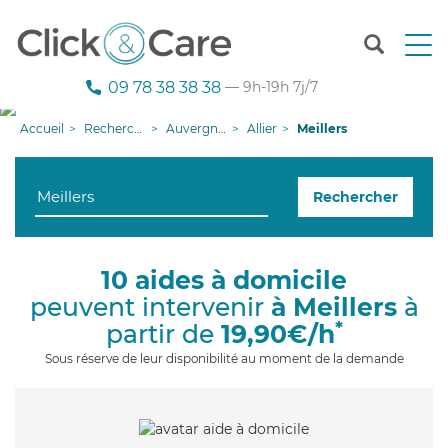
T
o
g
09 78 38 38 38
— 9h-19h 7j/7
g
l
Accueil
Recherche aide à domicile
Auvergne-Rhône-Alpes
Allier
Meillers
e
n
a
Rechercher
v
i
g
a
10 aides à domicile
t
peuvent intervenir
à Meillers
à
i
o
*
partir de
19,90€/h
n
Sous réserve de leur disponibilité au moment de la demande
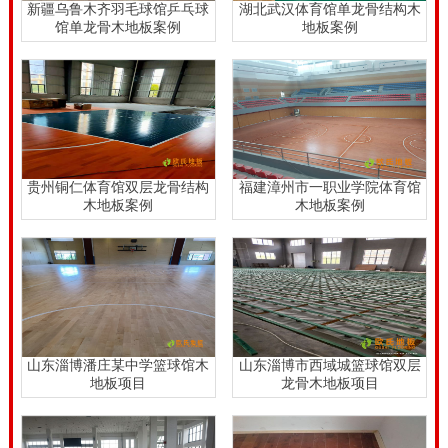
新疆乌鲁木齐羽毛球馆乒乓球
湖北武汉体育馆单龙骨结构木
馆单龙骨木地板案例
地板案例
贵州铜仁体育馆双层龙骨结构
福建漳州市一职业学院体育馆
木地板案例
木地板案例
山东淄博潘庄某中学篮球馆木
山东淄博市西域城篮球馆双层
地板项目
龙骨木地板项目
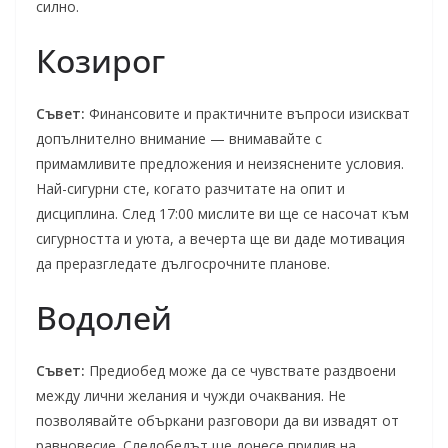
силно.
Козирог
Съвет:
Финансовите и практичните въпроси изискват
допълнително внимание — внимавайте с
примамливите предложения и неизяснените условия.
Най-сигурни сте, когато разчитате на опит и
дисциплина. След 17:00 мислите ви ще се насочат към
сигурността и уюта, а вечерта ще ви даде мотивация
да преразгледате дългосрочните планове.
Водолей
Съвет:
Предиобед може да се чувствате раздвоени
между лични желания и чужди очаквания. Не
позволявайте объркани разговори да ви извадят от
равновесие. Следобедът ще донесе прилив на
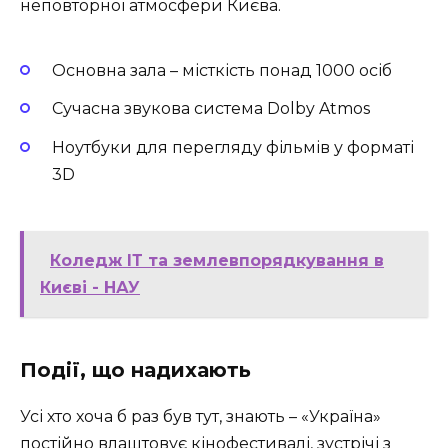
неповторної атмосфери Києва.
Основна зала – місткість понад 1000 осіб
Сучасна звукова система Dolby Atmos
Ноутбуки для перегляду фільмів у форматі
3D
Коледж ІТ та землевпорядкування в
Києві - НАУ
Події, що надихають
Усі хто хоча б раз був тут, знають – «Україна»
постійно влаштовує кінофестивалі, зустрічі з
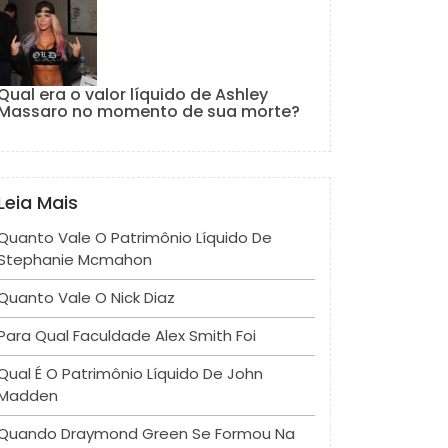
Qual era o valor líquido de Ashley
Massaro no momento de sua morte?
Leia Mais
Quanto Vale O Patrimônio Líquido De
Stephanie Mcmahon
Quanto Vale O Nick Diaz
Para Qual Faculdade Alex Smith Foi
Qual É O Patrimônio Líquido De John
Madden
Quando Draymond Green Se Formou Na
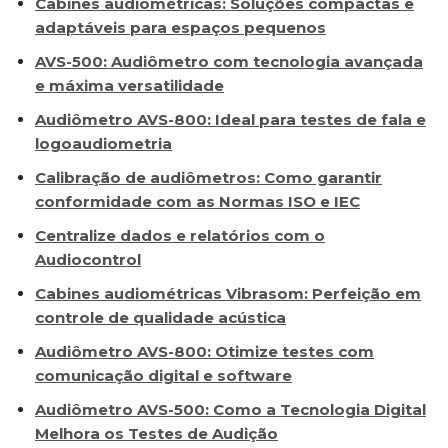
Cabines audiométricas: Soluções compactas e
adaptáveis para espaços pequenos
AVS-500: Audiômetro com tecnologia avançada
e máxima versatilidade
Audiômetro AVS-800: Ideal para testes de fala e
logoaudiometria
Calibração de audiômetros: Como garantir
conformidade com as Normas ISO e IEC
Centralize dados e relatórios com o
Audiocontrol
Cabines audiométricas Vibrasom: Perfeição em
controle de qualidade acústica
Audiômetro AVS-800: Otimize testes com
comunicação digital e software
Audiômetro AVS-500: Como a Tecnologia Digital
Melhora os Testes de Audição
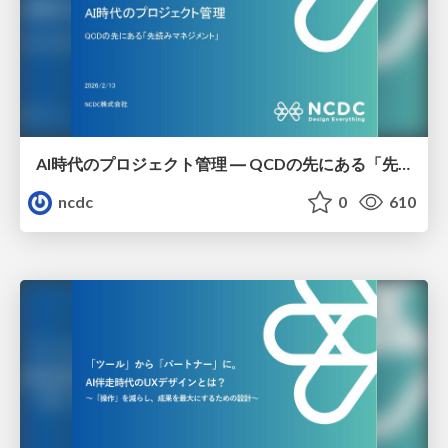
AI時代のプロジェクト管理 ― QCDの先にある「先読みマネジメント」
ncdc
0
610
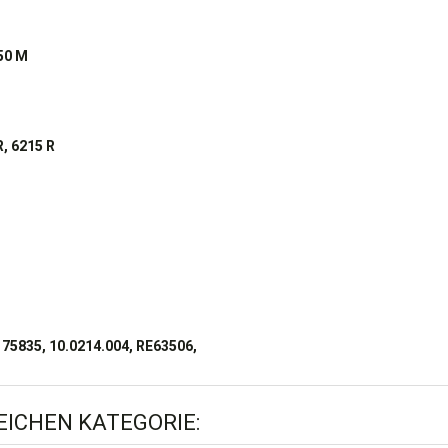
50 M
R, 6215 R
75835, 10.0214.004, RE63506,
LEICHEN KATEGORIE:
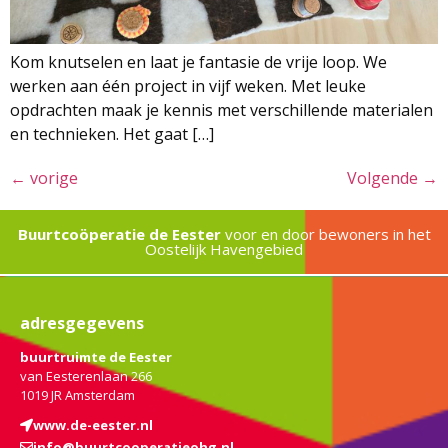
Kom knutselen en laat je fantasie de vrije loop. We
werken aan één project in vijf weken. Met leuke
opdrachten maak je kennis met verschillende materialen
en technieken. Het gaat […]
←
vorige
Volgende
→
Buurtcoöperatie de Eester
voor en door bewoners in het
Oostelijk Havengebied
adresgegevens
buurtruimte de Eester
van Eesterenlaan 266
1019 JR Amsterdam
www.de-eester.nl
info@buurtcooperatieohg.nl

◆ **What is expected**
Check each line of the records for the string "Quanto" and copy those that have it.

◆ **Response to the exercise**
Quanto Vale O Patrimônio Líquido De
Quanto Vale O Nick Diaz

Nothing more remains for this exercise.